In the big city, whenever I was out and about among the multitudes, I smiled a hi at the people walking past. Not one smiled back. Not even one. It is not that they did not see me. Even after the visual contact, they simply kept going.
After life in the small town that is precious home to me for fourteen years, well, I have been thoroughly spoiled by my fellow residents. People are friendly. Strangers smile. They even say hi. We recognize the presence of a fellow human.
In the big city, the homeless were the only ones who seemed to recognize me. One nodded his head in acknowledgement.
The older I get, and the more I think about what it means to be human, the more I am troubled by even such things as not even one person smiling back a hello. It is not as if I went half way around the world and behaved in the Eugene manner. Oh wait, I have done that too!
In the big city, there are a lot more people to observe, whether or not anybody cared about my existence there. Humans are fascinating to watch.
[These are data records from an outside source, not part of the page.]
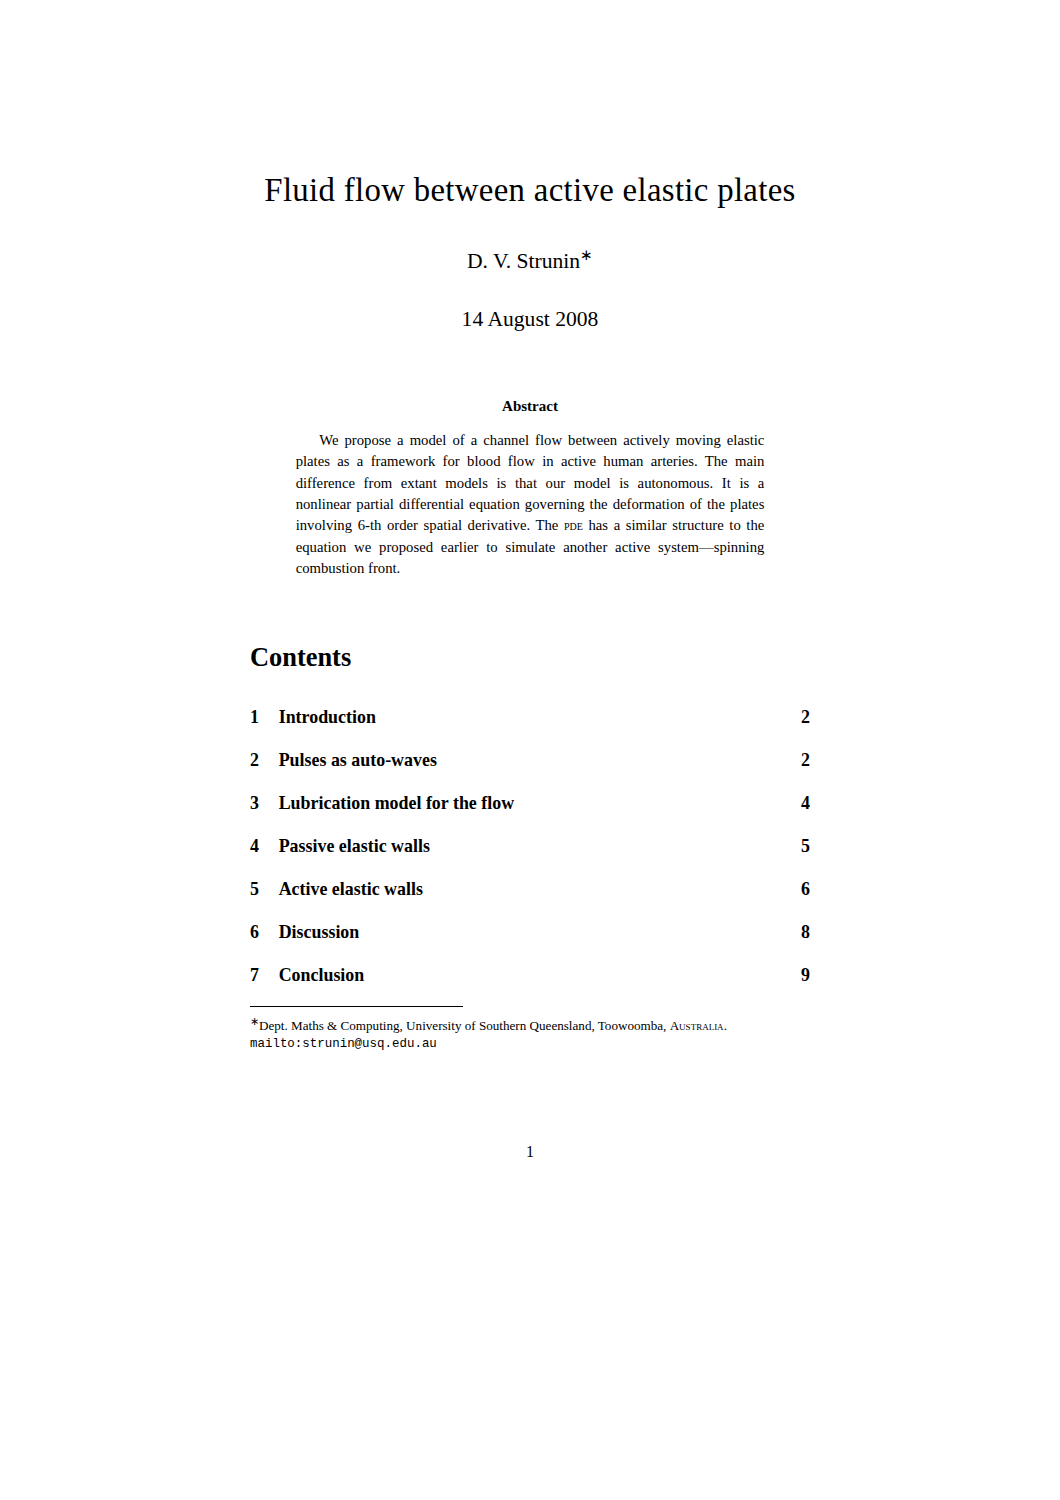Fluid flow between active elastic plates
D. V. Strunin∗
14 August 2008
Abstract
We propose a model of a channel flow between actively moving elastic plates as a framework for blood flow in active human arteries. The main difference from extant models is that our model is autonomous. It is a nonlinear partial differential equation governing the deformation of the plates involving 6-th order spatial derivative. The pde has a similar structure to the equation we proposed earlier to simulate another active system—spinning combustion front.
Contents
1 Introduction 2
2 Pulses as auto-waves 2
3 Lubrication model for the flow 4
4 Passive elastic walls 5
5 Active elastic walls 6
6 Discussion 8
7 Conclusion 9
∗Dept. Maths & Computing, University of Southern Queensland, Toowoomba, Australia. mailto:strunin@usq.edu.au
1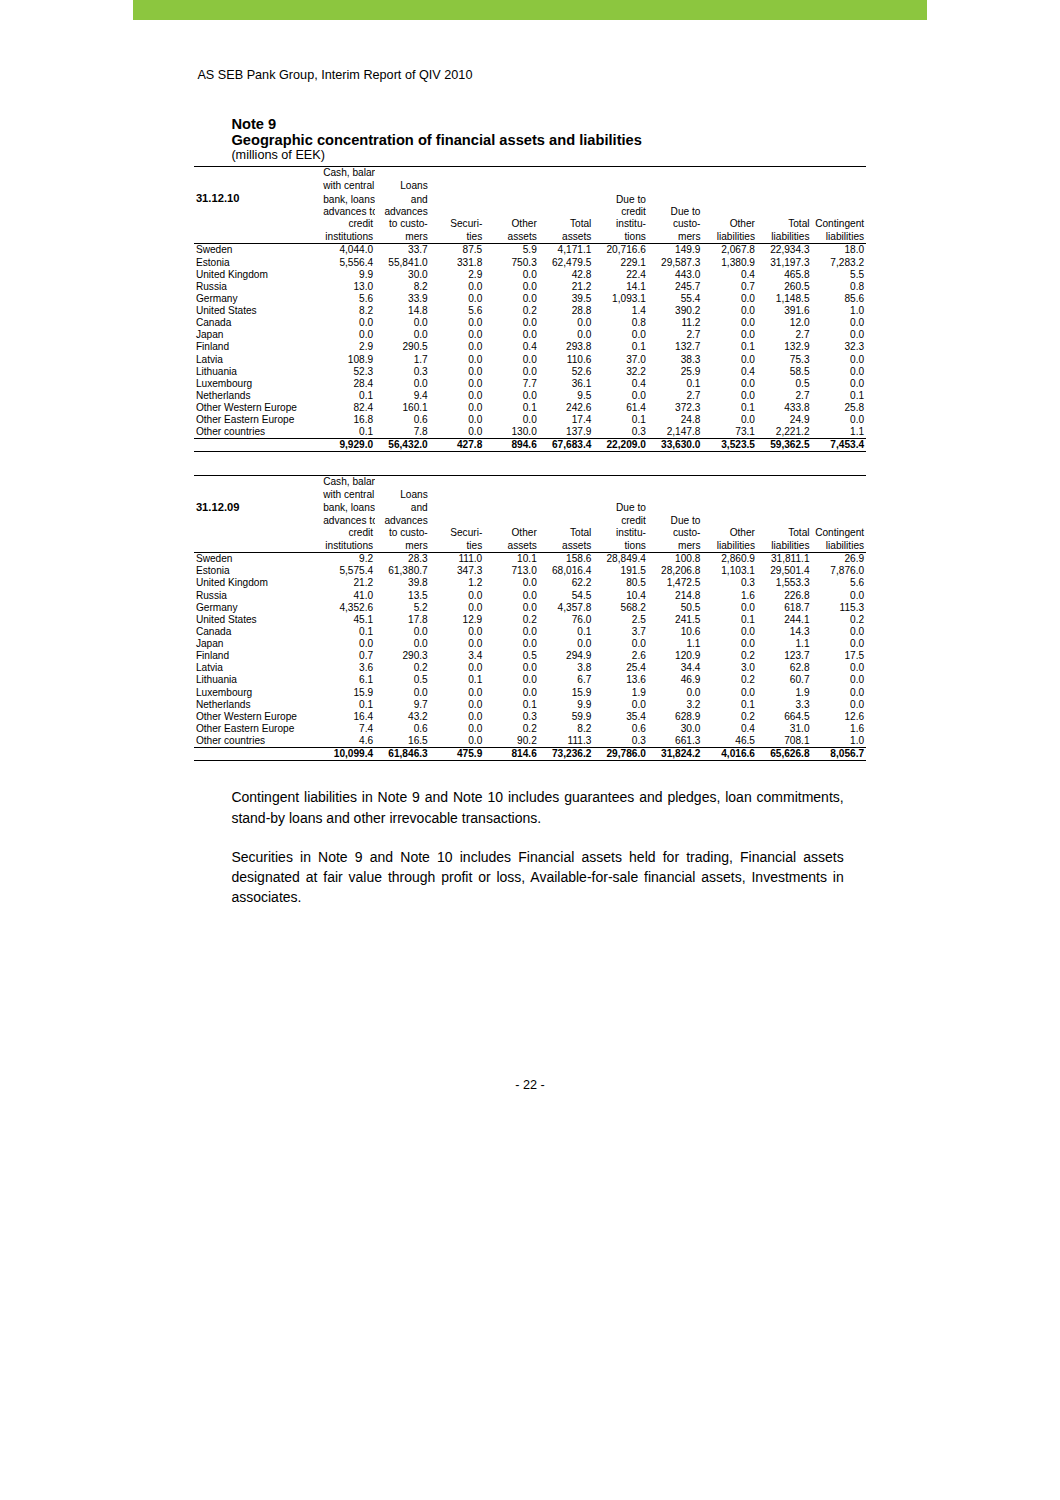AS SEB Pank Group, Interim Report of QIV 2010
Note 9
Geographic concentration of financial assets and liabilities
(millions of EEK)
| | Cash, balances | | | | | | | | | |
| --- | --- | --- | --- | --- | --- | --- | --- | --- | --- | --- |
| | with central | Loans | | | | | | | | |
| 31.12.10 | bank, loans and | and | | | | Due to | | | | |
| | advances to | advances | | | | credit | Due to | | | |
| | credit | to custo- | Securi- | Other | Total | institu- | custo- | Other | Total | Contingent |
| | institutions | mers | ties | assets | assets | tions | mers | liabilities | liabilities | liabilities |
| Sweden | 4,044.0 | 33.7 | 87.5 | 5.9 | 4,171.1 | 20,716.6 | 149.9 | 2,067.8 | 22,934.3 | 18.0 |
| Estonia | 5,556.4 | 55,841.0 | 331.8 | 750.3 | 62,479.5 | 229.1 | 29,587.3 | 1,380.9 | 31,197.3 | 7,283.2 |
| United Kingdom | 9.9 | 30.0 | 2.9 | 0.0 | 42.8 | 22.4 | 443.0 | 0.4 | 465.8 | 5.5 |
| Russia | 13.0 | 8.2 | 0.0 | 0.0 | 21.2 | 14.1 | 245.7 | 0.7 | 260.5 | 0.8 |
| Germany | 5.6 | 33.9 | 0.0 | 0.0 | 39.5 | 1,093.1 | 55.4 | 0.0 | 1,148.5 | 85.6 |
| United States | 8.2 | 14.8 | 5.6 | 0.2 | 28.8 | 1.4 | 390.2 | 0.0 | 391.6 | 1.0 |
| Canada | 0.0 | 0.0 | 0.0 | 0.0 | 0.0 | 0.8 | 11.2 | 0.0 | 12.0 | 0.0 |
| Japan | 0.0 | 0.0 | 0.0 | 0.0 | 0.0 | 0.0 | 2.7 | 0.0 | 2.7 | 0.0 |
| Finland | 2.9 | 290.5 | 0.0 | 0.4 | 293.8 | 0.1 | 132.7 | 0.1 | 132.9 | 32.3 |
| Latvia | 108.9 | 1.7 | 0.0 | 0.0 | 110.6 | 37.0 | 38.3 | 0.0 | 75.3 | 0.0 |
| Lithuania | 52.3 | 0.3 | 0.0 | 0.0 | 52.6 | 32.2 | 25.9 | 0.4 | 58.5 | 0.0 |
| Luxembourg | 28.4 | 0.0 | 0.0 | 7.7 | 36.1 | 0.4 | 0.1 | 0.0 | 0.5 | 0.0 |
| Netherlands | 0.1 | 9.4 | 0.0 | 0.0 | 9.5 | 0.0 | 2.7 | 0.0 | 2.7 | 0.1 |
| Other Western Europe | 82.4 | 160.1 | 0.0 | 0.1 | 242.6 | 61.4 | 372.3 | 0.1 | 433.8 | 25.8 |
| Other Eastern Europe | 16.8 | 0.6 | 0.0 | 0.0 | 17.4 | 0.1 | 24.8 | 0.0 | 24.9 | 0.0 |
| Other countries | 0.1 | 7.8 | 0.0 | 130.0 | 137.9 | 0.3 | 2,147.8 | 73.1 | 2,221.2 | 1.1 |
| | 9,929.0 | 56,432.0 | 427.8 | 894.6 | 67,683.4 | 22,209.0 | 33,630.0 | 3,523.5 | 59,362.5 | 7,453.4 |
| | Cash, balances | | | | | | | | | |
| --- | --- | --- | --- | --- | --- | --- | --- | --- | --- | --- |
| | with central | Loans | | | | | | | | |
| 31.12.09 | bank, loans and | and | | | | Due to | | | | |
| | advances to | advances | | | | credit | Due to | | | |
| | credit | to custo- | Securi- | Other | Total | institu- | custo- | Other | Total | Contingent |
| | institutions | mers | ties | assets | assets | tions | mers | liabilities | liabilities | liabilities |
| Sweden | 9.2 | 28.3 | 111.0 | 10.1 | 158.6 | 28,849.4 | 100.8 | 2,860.9 | 31,811.1 | 26.9 |
| Estonia | 5,575.4 | 61,380.7 | 347.3 | 713.0 | 68,016.4 | 191.5 | 28,206.8 | 1,103.1 | 29,501.4 | 7,876.0 |
| United Kingdom | 21.2 | 39.8 | 1.2 | 0.0 | 62.2 | 80.5 | 1,472.5 | 0.3 | 1,553.3 | 5.6 |
| Russia | 41.0 | 13.5 | 0.0 | 0.0 | 54.5 | 10.4 | 214.8 | 1.6 | 226.8 | 0.0 |
| Germany | 4,352.6 | 5.2 | 0.0 | 0.0 | 4,357.8 | 568.2 | 50.5 | 0.0 | 618.7 | 115.3 |
| United States | 45.1 | 17.8 | 12.9 | 0.2 | 76.0 | 2.5 | 241.5 | 0.1 | 244.1 | 0.2 |
| Canada | 0.1 | 0.0 | 0.0 | 0.0 | 0.1 | 3.7 | 10.6 | 0.0 | 14.3 | 0.0 |
| Japan | 0.0 | 0.0 | 0.0 | 0.0 | 0.0 | 0.0 | 1.1 | 0.0 | 1.1 | 0.0 |
| Finland | 0.7 | 290.3 | 3.4 | 0.5 | 294.9 | 2.6 | 120.9 | 0.2 | 123.7 | 17.5 |
| Latvia | 3.6 | 0.2 | 0.0 | 0.0 | 3.8 | 25.4 | 34.4 | 3.0 | 62.8 | 0.0 |
| Lithuania | 6.1 | 0.5 | 0.1 | 0.0 | 6.7 | 13.6 | 46.9 | 0.2 | 60.7 | 0.0 |
| Luxembourg | 15.9 | 0.0 | 0.0 | 0.0 | 15.9 | 1.9 | 0.0 | 0.0 | 1.9 | 0.0 |
| Netherlands | 0.1 | 9.7 | 0.0 | 0.1 | 9.9 | 0.0 | 3.2 | 0.1 | 3.3 | 0.0 |
| Other Western Europe | 16.4 | 43.2 | 0.0 | 0.3 | 59.9 | 35.4 | 628.9 | 0.2 | 664.5 | 12.6 |
| Other Eastern Europe | 7.4 | 0.6 | 0.0 | 0.2 | 8.2 | 0.6 | 30.0 | 0.4 | 31.0 | 1.6 |
| Other countries | 4.6 | 16.5 | 0.0 | 90.2 | 111.3 | 0.3 | 661.3 | 46.5 | 708.1 | 1.0 |
| | 10,099.4 | 61,846.3 | 475.9 | 814.6 | 73,236.2 | 29,786.0 | 31,824.2 | 4,016.6 | 65,626.8 | 8,056.7 |
Contingent liabilities in Note 9 and Note 10 includes guarantees and pledges, loan commitments, stand-by loans and other irrevocable transactions.
Securities in Note 9 and Note 10 includes Financial assets held for trading, Financial assets designated at fair value through profit or loss, Available-for-sale financial assets, Investments in associates.
- 22 -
I have no idea why people watch cat videos on Facebook; observing fellow humans is phenomenally more entertaining and educational at the same time.
I was waiting for the niece in the area that two decades ago a columnist referred to as "urine square." That area has since gone through quite a revival. Rarely did I smell urine there!
One elderly couple walked past me. Each had a cane to help them in their perambulation. The woman walked with the cane on her left and the man--who was walking to her right--held his cane on his right hand. "Don't talk to me" she said in her frail voice. "You know it gives me ulcer."
I am not sure if even the funniest scriptwriters in Hollywood can come up with such scenarios and lines. On the other hand, maybe all they do is hang out and places like these and merely record what they see and hear and then, presto, a movie scene. But, surely Nora Ephron did not watch anything close to that scene in the real world and it was all her imagination.
Of course, most people seem to have a smartphone in their hands. The young seem to look at the screen every other second. One young man, perhaps in his late twenties, slowly walked past me and he was not looking at this smartphone. It turns out that there was a reason--hey, even I could hear the phone giving him instructions. "Now turn left." Directions. In the old days, you could always spot the tourists because they would be the ones holding maps in their hands and looking all confused. With hesitation, they would ask a passerby for help. Now, Siri takes care of all of us wanderers.
If only Siri can remind us to say hello to a fellow human!